[Bioperl-l] parent <-> subject etc
Hilmar Lapp
hlapp at gnf.org
Tue Mar 25 01:35:03 EST 2003
On Monday, March 24, 2003, at 11:31 PM, Chris Mungall wrote:
>
> Sorry for the tetchy tone of that last email
That's alright, I asked for it. I vented, you vented. Time to go back
to normal :)
I guess we're taking a different approach here, namely a purely applied
one. We built those modules bottom-up (hence the "engine" first),
trying to have something functional quickly, and the overall design as
simple as possible. I deliberately hoped that others (e.g. you) would
sanity check and weigh in to prevent it from becoming simpler than
necessary. So, I didn't actually want to be the only driver, which I
ended up as though.

THE DATA:
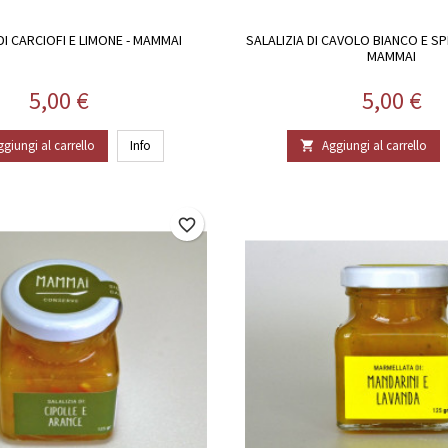
DI CARCIOFI E LIMONE - MAMMAI
SALALIZIA DI CAVOLO BIANCO E SPE
MAMMAI
Prezzo
Prezzo
5,00 €
5,00 €
ggiungi al carrello
Info
Aggiungi al carrello

favorite_border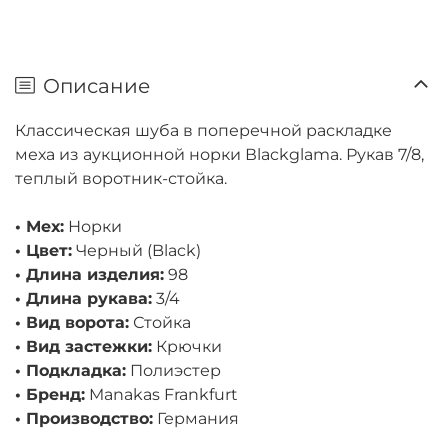
Описание
Классическая шуба в поперечной раскладке
меха из аукционной норки Вlackglama. Рукав 7/8,
теплый воротник-стойка.
• Мех:
Норки
• Цвет:
Черный (Black)
• Длина изделия:
98
• Длина рукава:
3/4
• Вид ворота:
Стойка
• Вид застежки:
Крючки
• Подкладка:
Полиэстер
• Бренд:
Manakas Frankfurt
• Производство:
Германия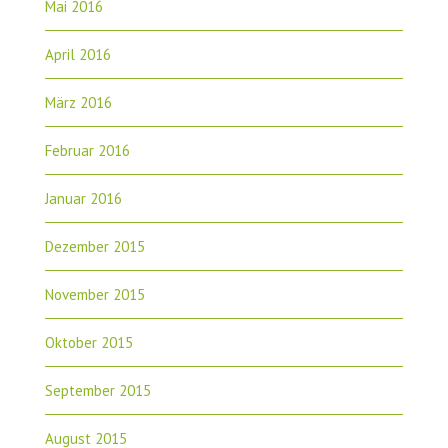
Mai 2016
April 2016
März 2016
Februar 2016
Januar 2016
Dezember 2015
November 2015
Oktober 2015
September 2015
August 2015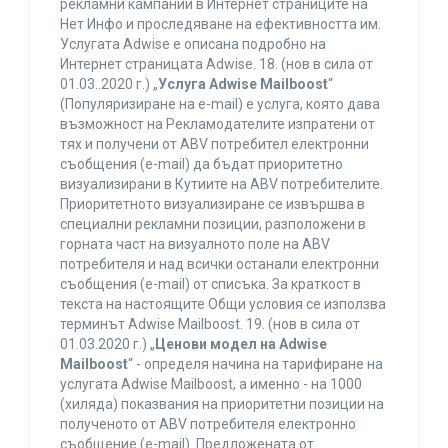
рекламни кампании в Интернет страниците на
Нет Инфо и проследяване на ефективността им.
Услугата Adwise е описана подробно на
Интернет страницата Adwise. 18. (нов в сила от
01.03..2020 г.) „
Услуга Adwise Mailboost
“
(Популяризиране на e-mail) е услуга, която дава
възможност на Рекламодателите изпратени от
тях и получени от ABV потребител електронни
съобщения (e-mail) да бъдат приоритетно
визуализирани в Кутиите на ABV потребителите.
Приоритетното визуализиране се извършва в
специални рекламни позиции, разположени в
горната част на визуалното поле на ABV
потребителя и над всички останали електронни
съобщения (e-mail) от списъка. За краткост в
текста на настоящите Общи условия се използва
терминът Adwise Mailboost. 19. (нов в сила от
01.03.2020 г.) „
Ценови модел на Adwise
Mailboost
“ - определя начина на тарифиране на
услугата Adwise Mailboost, а именно - на 1000
(хиляда) показвания на приоритетни позиции на
полученото от ABV потребителя електронно
съобщение (e-mail). Предложената от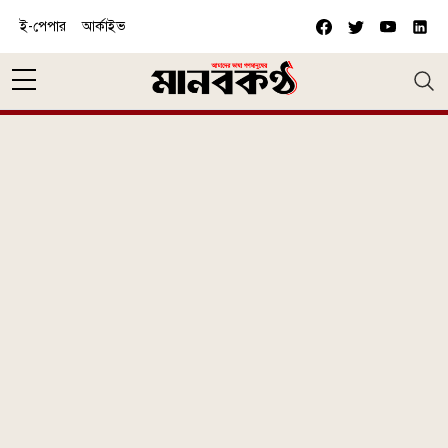
Skip to main content
ই-পেপার
আর্কাইভ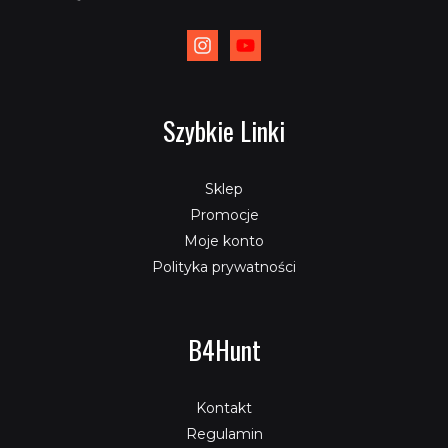
Szybkie Linki
Sklep
Promocje
Moje konto
Polityka prywatności
B4Hunt
Kontakt
Regulamin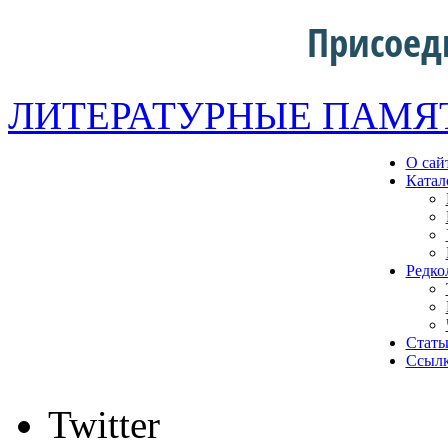
Присоед
ЛИТЕРАТУРНЫЕ ПАМЯ
О сай
Катал
Редко
Стать
Ссыл
Twitter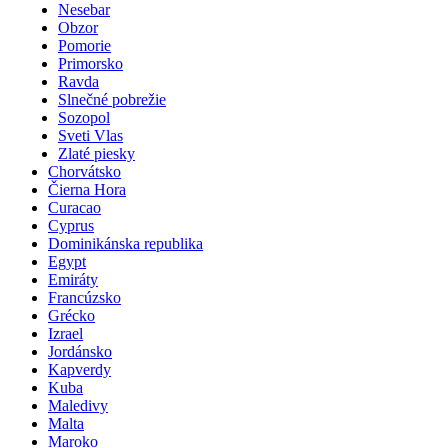
Nesebar
Obzor
Pomorie
Primorsko
Ravda
Slnečné pobrežie
Sozopol
Sveti Vlas
Zlaté piesky
Chorvátsko
Čierna Hora
Curacao
Cyprus
Dominikánska republika
Egypt
Emiráty
Francúzsko
Grécko
Izrael
Jordánsko
Kapverdy
Kuba
Maledivy
Malta
Maroko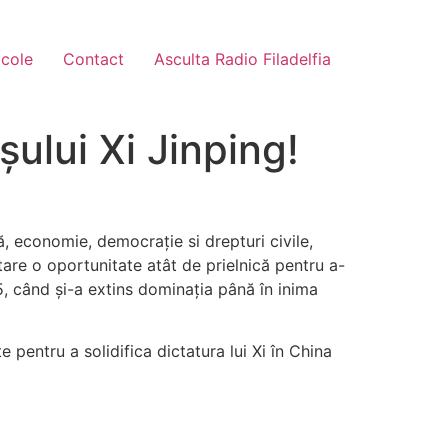
icole
Contact
Asculta Radio Filadelfia
ului Xi Jinping!
ță, economie, democrație si drepturi civile,
itare o oportunitate atât de prielnică pentru a-
5, când și-a extins dominația până în inima
 pentru a solidifica dictatura lui Xi în China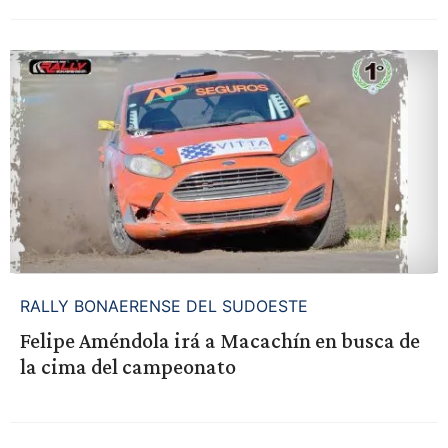
RALLY BONAERENSE DEL SUDOESTE
Felipe Améndola irá a Macachín en busca de
la cima del campeonato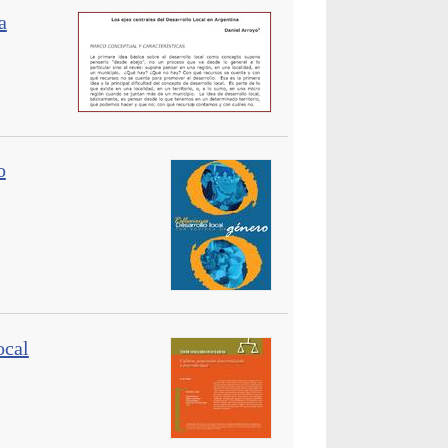
a
o
ocal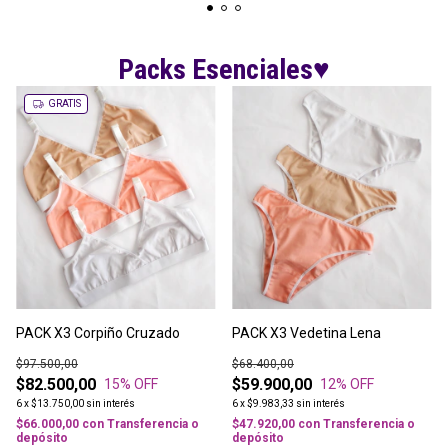
Packs Esenciales♥
ías.
Packs pensados para vo
GRATIS
PACK X3 Corpiño Cruzado
PACK X3 Vedetina Lena
$97.500,00
$68.400,00
$82.500,00
$59.900,00
15
% OFF
12
% OFF
6
x
$13.750,00
sin interés
6
x
$9.983,33
sin interés
$66.000,00
con
Transferencia o
$47.920,00
con
Transferencia o
depósito
depósito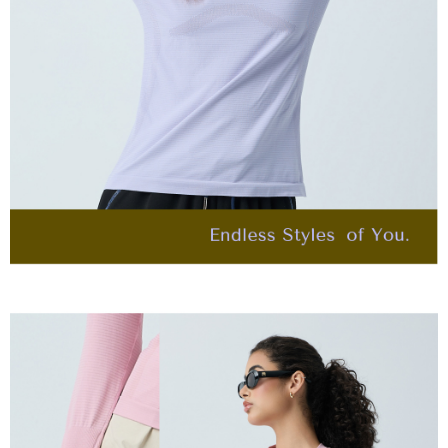
４．使用「AFTEE先享後付」時，將依據個別帳號之用戶狀況，依本公司即
每筆NT$120，滿NT$2,500(含以上)免運費
時審查核予不同之上限額度；若仍有額度不足之情形，本公司將視審查結果
請求用戶進行身份認證。
付款後門市自取
５．嚴禁一人註冊多個帳號或使用他人資訊註冊。若發現惡意使用之情形，
恩沛科技股份有限公司將有權停止該用戶之使用額度並採取法律行動。
免運費
海外配送
查看運費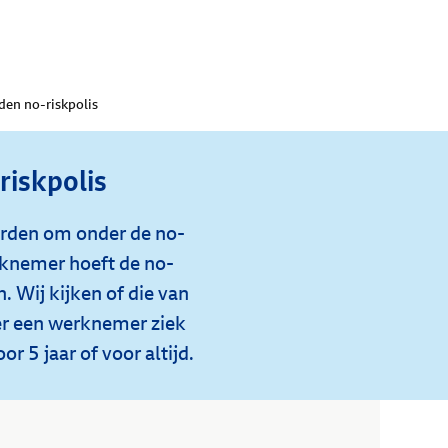
en no-riskpolis
iskpolis
arden om onder de no-
erknemer hoeft de no-
n. Wij kijken of die van
er een werknemer ziek
r 5 jaar of voor altijd.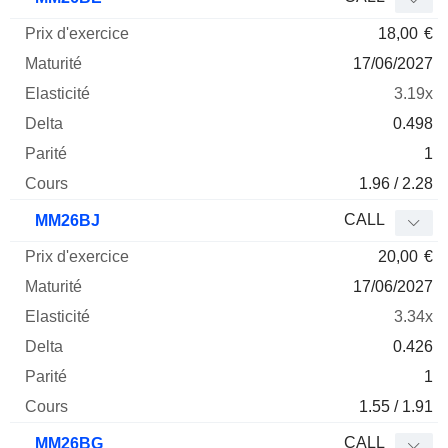
18,00
€
17/06/2027
3.19x
0.498
1
1.96 / 2.28
CALL
MM26BJ
20,00
€
17/06/2027
3.34x
0.426
1
1.55 / 1.91
CALL
MM26BG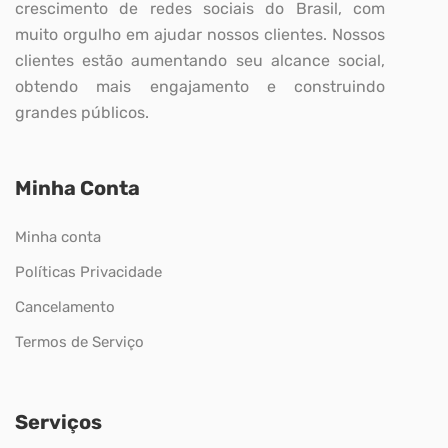
crescimento de redes sociais do Brasil, com
muito orgulho em ajudar nossos clientes. Nossos
clientes estão aumentando seu alcance social,
obtendo mais engajamento e construindo
grandes públicos.
Minha Conta
Minha conta
Políticas Privacidade
Cancelamento
Termos de Serviço
Serviços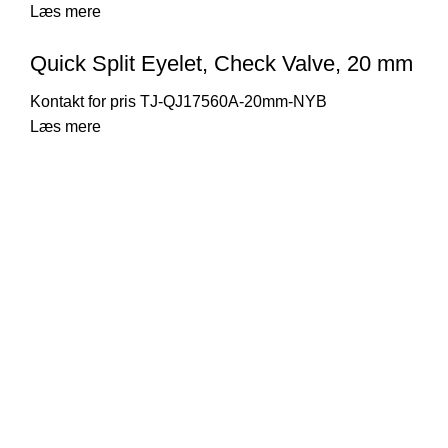
Læs mere
Quick Split Eyelet, Check Valve, 20 mm
TJ-QJ17560A-20mm-NYB
Læs mere
Thorsen-Teknik A/S
Søndergården 32
9640 Farsø
Danmark
Telefonnr.: 29104029
E-mail:
kontor@thorsen-teknik.dk
CVR-nummer: 36930764
Links
Handelsbetingelser
Cookie- og persondatapolitik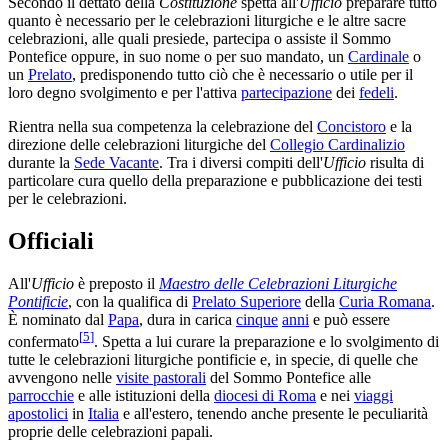
Secondo il dettato della
Costituzione
spetta all'
Ufficio
preparare tutto
quanto è necessario per le celebrazioni liturgiche e le altre sacre
celebrazioni, alle quali presiede, partecipa o assiste il Sommo
Pontefice oppure, in suo nome o per suo mandato, un
Cardinale
o
un
Prelato
, predisponendo tutto ciò che è necessario o utile per il
loro degno svolgimento e per l'attiva
partecipazione
dei
fedeli
.
Rientra nella sua competenza la celebrazione del
Concistoro
e la
direzione delle celebrazioni liturgiche del
Collegio Cardinalizio
durante la
Sede Vacante
. Tra i diversi compiti dell'
Ufficio
risulta di
particolare cura quello della preparazione e pubblicazione dei testi
per le celebrazioni.
Officiali
All'
Ufficio
è preposto il
Maestro delle Celebrazioni Liturgiche
Pontificie
, con la qualifica di
Prelato Superiore
della
Curia Romana
.
È nominato dal
Papa
, dura in carica
cinque
anni
e può essere
[
5
]
confermato
. Spetta a lui curare la preparazione e lo svolgimento di
tutte le celebrazioni liturgiche pontificie e, in specie, di quelle che
avvengono nelle
visite pastorali
del Sommo Pontefice alle
parrocchie
e alle istituzioni della
diocesi di Roma
e nei
viaggi
apostolici
in
Italia
e all'estero, tenendo anche presente le peculiarità
proprie delle celebrazioni papali.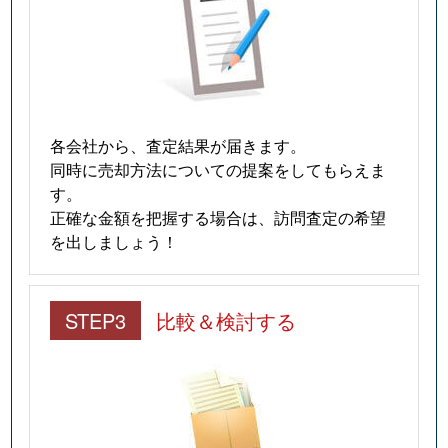
各会社から、査定結果が届きます。
同時に売却方法についての提案をしてもらえま
す。
正確な金額を把握する場合は、訪問査定の希望
を出しましょう！
STEP3
比較＆検討する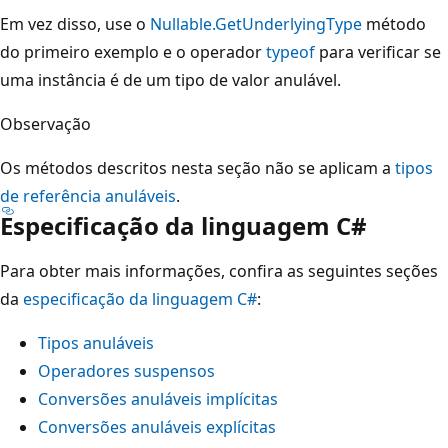
Em vez disso, use o
Nullable.GetUnderlyingType
método
do primeiro exemplo e o operador
typeof
para verificar se
uma instância é de um tipo de valor anulável.
Observação
Os métodos descritos nesta seção não se aplicam a
tipos
de referência anuláveis
.
Especificação da linguagem C#
Para obter mais informações, confira as seguintes seções
da
especificação da linguagem C#
:
Tipos anuláveis
Operadores suspensos
Conversões anuláveis implícitas
Conversões anuláveis explícitas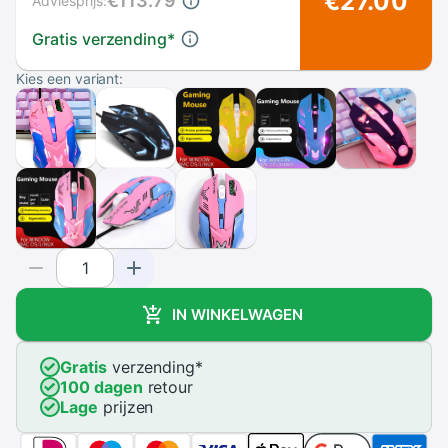
€27.00
€113.79
Adviesprijs:
Gratis verzending
*
Kies een variant:
IN WINKELWAGEN
Gratis
verzending
*
100 dagen
retour
Lage
prijzen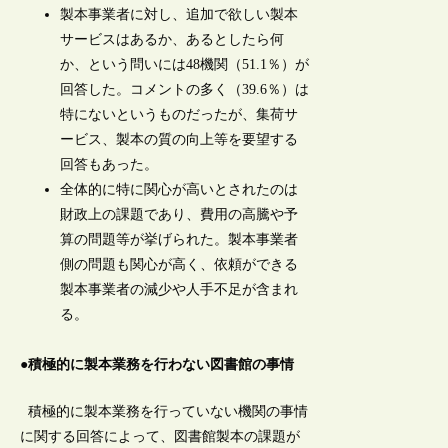
製本事業者に対し、追加で欲しい製本
サービスはあるか、あるとしたら何
か、という問いには48機関（51.1％）が
回答した。コメントの多く（39.6％）は
特にないというものだったが、集荷サ
ービス、製本の質の向上等を要望する
回答もあった。
全体的に特に関心が高いとされたのは
財政上の課題であり、費用の高騰や予
算の問題等が挙げられた。製本事業者
側の問題も関心が高く、依頼ができる
製本事業者の減少や人手不足が含まれ
る。
●積極的に製本業務を行わない図書館の事情
積極的に製本業務を行っていない機関の事情
に関する回答によって、図書館製本の課題が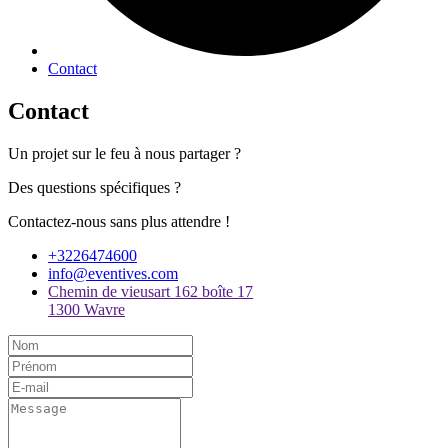
Contact
Contact
Un projet sur le feu à nous partager ?
Des questions spécifiques ?
Contactez-nous sans plus attendre !
+3226474600
info@eventives.com
Chemin de vieusart 162 boîte 17
1300 Wavre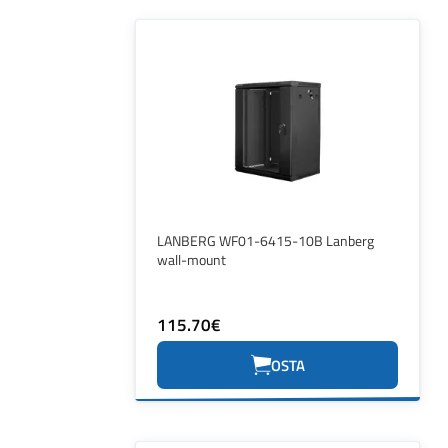
LANBERG WF01-6415-10B Lanberg
wall-mount
115.70€
OSTA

PROMPT A:
According to the Bioperl-l message, which part of the modules was built first?
PROMPT B:
From the Bioperl-l message, return the stretch from "I guess we're" through "up as though.".
PROMPT C:
List every item of information in the header of the Bioperl-l message, which comes before the line beginning "On Monday, March 24, 2003".

TASK SOLUTION A:
The "engine" was built first, since the modules were built bottom-up.

TASK SOLUTION B:
I guess we're taking a different approach here, namely a purely applied
one. We built those modules bottom-up (hence the "engine" first),
trying to have something functional quickly, and the overall design as
simple as possible. I deliberately hoped that others (e.g. you) would
sanity check and weigh in to prevent it from becoming simpler than
necessary. So, I didn't actually want to be the only driver, which I
ended up as though.

TASK SOLUTION C:
- Subject: [Bioperl-l] parent <-> subject etc
- Sender: Hilmar Lapp
- Address: hlapp at gnf.org
- Date: Tue Mar 25 01:35:03 EST 2003